La figure du proxénète a toujours prêté le flanc à la moquerie et, par conséquent, aux mots d’esprit. Rien de tel pour provoquer l’inventivité des pasticheurs, notamment celle des rédacteurs de l’hebdomadaire satirique Le Tintamarre en 1882.

 Après avoir évoqué dans ses pages un projet de loi visant à mettre au ban les proxénètes, le journal humoristique Le Tintamarre laissait entendre le 7 mai 1882 en page 3 qu’il risquait bien de participer au débat car, expliquait sa rédaction : 

 nous trouvons ce projet incomplet, en ce sens qu’il n’y est pas question de punir les imbéciles qui entretiennent ces sortes de femelles, ce qui permet à celles-ci d’entretenir leur tour ces vilains messieurs.

Le Tintamarre, 7 mai 1882

Des rires et du bruit

Le Tintamarre, journal « hebdomadaire, satirique et financier », publié de 1843 à 1899, fut lancé par Auguste Commerson (1802-1879) et Touchatout (Léon Bienvenu, 1835-1910), deux amuseurs notoires. Il bénéficia des services des humoristes Eugène Vachette (1827-1902), polygraphe talentueux, auteur d’Aimé de son concierge (1877), et Jules Jouy (1855-1897), créateur du Journal des merdeux (1882) et de L’Anti-concierge (1881), deux pastiches fantaisistes et narquois. On trouvait aussi parfois des billets de grands poètes comme Charles Baudelaire (1821-1867) ou Théodore de Banville (1823-1891). On considère souvent qu’il fut une sorte de prédécesseur du Canard enchaîné. Un sujet aussi propice aux échauffourées rhétoriques que celui qui s’annonçait à l’Assemblée nationale ne pouvait qu’exciter les fabriques à plaisanteries de ses collaborateurs.

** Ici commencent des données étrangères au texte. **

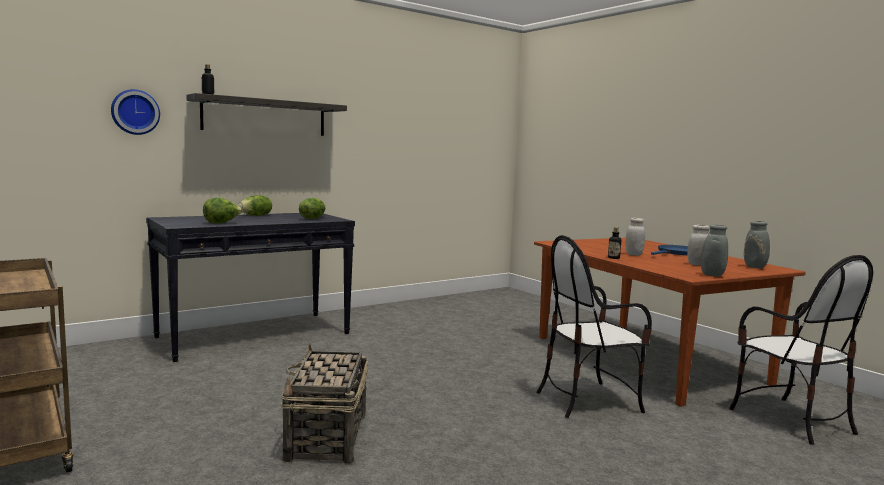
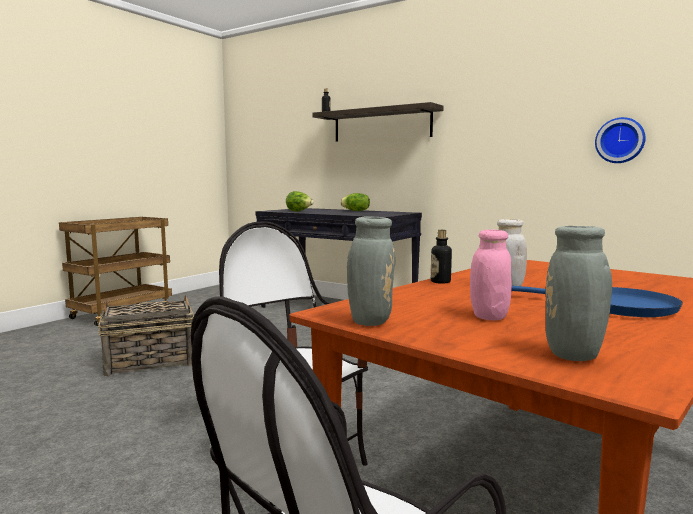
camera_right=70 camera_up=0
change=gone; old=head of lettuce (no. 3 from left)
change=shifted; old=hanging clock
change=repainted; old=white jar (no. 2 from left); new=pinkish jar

Commerson photographié par Nadar et Touchatout, portrait d’André Gill, Les hommes d’aujourd’hui, 1878

Une loi maladroite

Il se trouve qu'à la fin du mois d'avril la presse avait annoncé le dépôt à l’Assemblée nationale d’un projet de loi du député Eugène Delattre (1830-1897), avocat de La Lanterne et de Léo Taxil (1854-1907) à la même époque, visant les souteneurs, ces « messieurs à haute casquette qui vivent uniquement et exclusivement de la prostitution de leurs amies intimes » (Le Figaro, 1er mai 1882).

 

Le Figaro, 1er mai 1882

L'opinion, alléchée, s'empare du sujet délectable et la presse nationale ne peut que suivre son engouement, notamment La Justice, le 5 mai 1882 avec son article « M. Alphonse ».

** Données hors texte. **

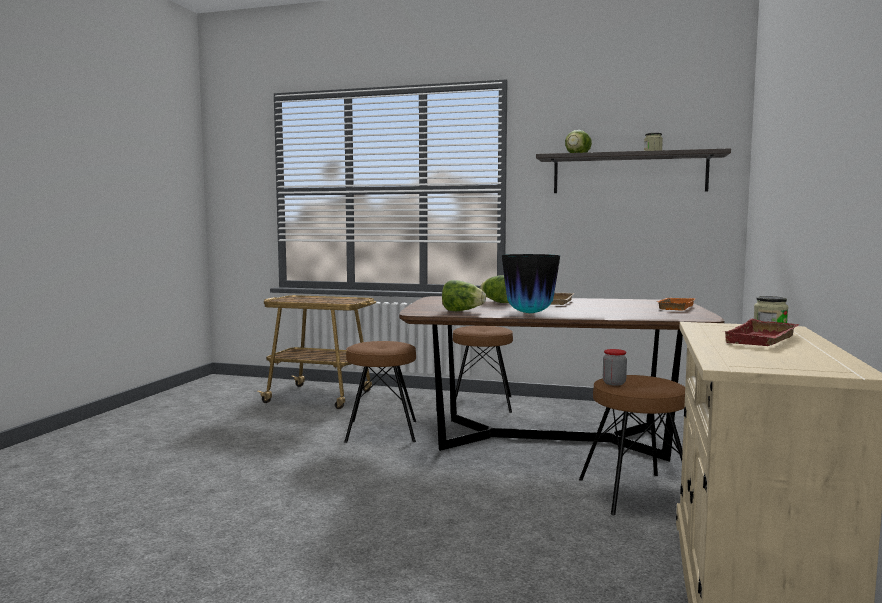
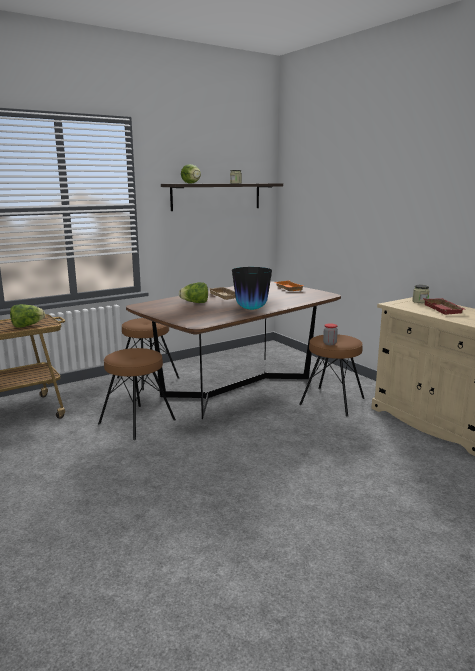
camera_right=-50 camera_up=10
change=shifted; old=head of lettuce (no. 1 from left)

On ironisa généralement sur le sujet, notamment à propos de la méthode du moralisateur jugée « bouffonne », car elle prétendait brimer ces messieurs trop voyants en les privant de droits civiques dont ils n’avaient que faire. Les maquereaux n’ont en effet jamais passé pour les plus ardents défenseurs du vote populaire ou de la démocratie. Le 11 juin suivant, Le Tintamarre qui n’avait pas perdu le désir de profiter d’une aussi belle occasion de faire de l’humour, annonçait fièrement mais par antiphrase sa dilection pour son sujet :

 

 Extrait de la première page du Tintamarre du 11 juin 1882

La huitième page

La huitième page du fascicule était donc composée du pastiche élaboré dans le goût d’Alphonse Allais (1854-1905), et probablement avec son aide et celle de son beau-frère Charles Leroy (1844-1895), donnant vie pour cette unique occasion le journal « L’Alphonse », prétendu organe de la confrérie, fameuse mais décriée, des proxénètes, autrement nommés dans le registre architectural  des « souteneurs » ou, dans celui du bestiaire, des « maquereaux ».

maquereau_0.jpg

Maquereau, anonyme, sd, Museum d’Histoire naturelle
 

La position stratégique de la huitième page, dernière du fascicule, avait un intérêt tout particulier en terme de mercatique : la composer typographiquement comme une « une » constituait une astuce qui permettait aux marchands de journaux de présenter à la fois la une du Tintamarre et celle de « L’Alphonse » sur leurs présentoirs, donc de faire double promotion à cette livraison du journal.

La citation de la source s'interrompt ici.